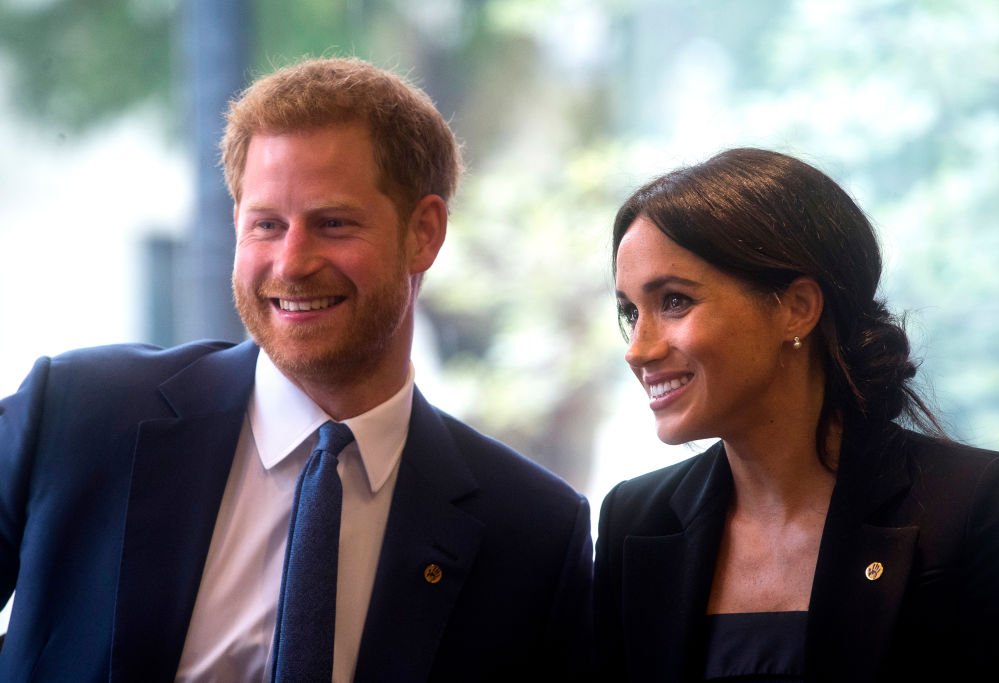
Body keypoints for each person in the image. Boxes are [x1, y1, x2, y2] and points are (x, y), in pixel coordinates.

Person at [0, 57, 592, 682]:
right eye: (267, 225)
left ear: (424, 232)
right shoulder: (76, 414)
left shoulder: (532, 532)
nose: (292, 263)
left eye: (333, 224)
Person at [594, 147, 999, 682]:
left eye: (675, 302)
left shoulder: (977, 505)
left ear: (796, 307)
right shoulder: (634, 520)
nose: (638, 349)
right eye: (631, 313)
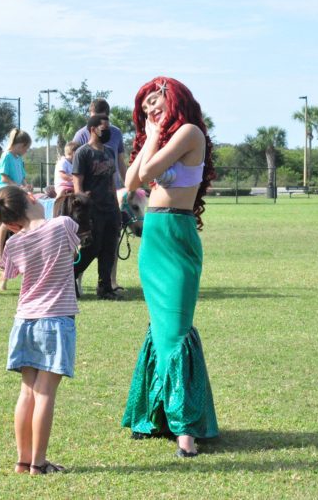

::::::

• [WORK TO COMPLETE] Output the full set of records above without changing a word, and drop the images.

• [RESULT FOR THIS TASK]
Body keypoints for each person in the image. Boxes are [x1, y1, x2, y2] and points are (x, y), in pixel coordinates.

Person at [0, 57, 592, 682]:
right eye: (267, 225)
left ear: (424, 232)
right shoulder: (76, 414)
left shoulder: (532, 532)
nose: (292, 263)
left eye: (333, 224)
Person at [594, 147, 999, 682]:
left eye: (675, 302)
left shoulder: (977, 505)
left ear: (796, 307)
right shoulder: (634, 520)
nose: (638, 349)
right eye: (631, 313)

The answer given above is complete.